AMANPOUR: We're talking now in the context of all these journalists and aid workers and others who are being kidnapped by an even more vicious and

violent and terrifying group, ISIS.

I wonder what goes through your mind when you think of those people and how they've been treated even worse than you were.

S. ANDERSON: Well, actually I have a pretty personal connection to that. My good friend, Peter Kassig, was kidnapped and beheaded by ISIS in 2014.

I have to say speaking to the Mashoul (ph), I could see the shame that he felt and I could see -- as I said, the reasoning that brought him where he

is or where he was.

But with ISIS, I've -- I have a lot of trouble finding anything that's human to connect to them. It's just the kind of brutality that I can't

understand.

AMANPOUR: And, Terry, finally to you, obviously your freedom was won after a lot of negotiation. Today, nobody will negotiate for the release of

those who have been taken by ISIS or release many Americans and British will not.

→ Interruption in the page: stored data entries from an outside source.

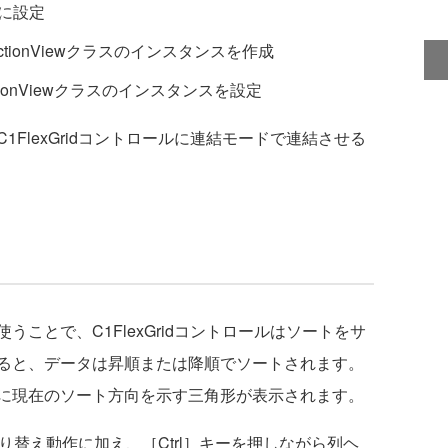
トに設定
lectionViewクラスのインスタンスを作成
lectionViewクラスのインスタンスを設定
FlexGridコントロールに連結モードで連結させる
スを使うことで、C1FlexGridコントロールはソートをサ
ると、データは昇順または降順でソートされます。
に現在のソート方向を示す三角形が表示されます。
ト切り替え動作に加え、［Ctrl］キーを押しながら列ヘ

T. ANDERSON: I have been quite forward on my opinions about American policy on negotiating with hostage takers. I don't believe you should pay

ransom for them. It does not mean you shouldn't try to talk, OK.

My release and the release of the people who are with me came at the behest of (INAUDIBLE), the deputy secretary-general of the U.N. who get nothing.

We didn't pay any money. We didn't give them any reward, simply persuaded them that this was getting anybody -- getting no one anywhere and they

eventually, they released us.

When somebody robs a bank and takes hostages, what's the first thing they do? They call in a professional hostage negotiator. They don't intend to

give them a plane and they don't intend to let them get away with money. But the first thing they do is talk.

AMANPOUR: All right. A really fascinating story. Good luck with the book, Sulome Anderson and Terry Anderson. Thanks for joining me.

S. ANDERSON: Thank you, Christiane.

T. ANDERSON: Thank you.

(END VIDEOTAPE)

AMANPOUR: And when we come back, we go back in time and place to imagine a world where Londoners found a spot of European fascism had spread here and

they rose up to crush it. The battle of Cable Street 80 years on. That's next.

(COMMERCIAL BREAK)

AMANPOUR: And finally tonight, it is hard to imagine the kind of political extremism that was to have been stamped out forever after World War II

instead rearing its ugly head again today. But it is demagogues and populists preaching hate and fear climbing up the polls. But imagine a

world where one neighborhood here in London simply rose up and drowned that message out. That was 80 years ago. And its lessons today are self-

evident.

Oswald Mosley and his British Union of Fascists planned a provocative march through London's east end, home to Jews, Irish immigrants and other

minorities.

100,000 people had signed a petition to stop it, but the government allowed it to go on and they deployed thousands of police to protect the march.

What happened next became known as the Battle of Cable Street.

Records say as many as 300,000 people, Jews, trade unionist, communists, and other outraged citizens held off the black shirts by building

barricades, even with police help, Mosley and his marches couldn't make it through Cable Street. That defeat was the beginning of the end of Mosley's

brand of British fascism, a lesson taught on a London street 80 years ago that should be remembered and should resonate across Europe today.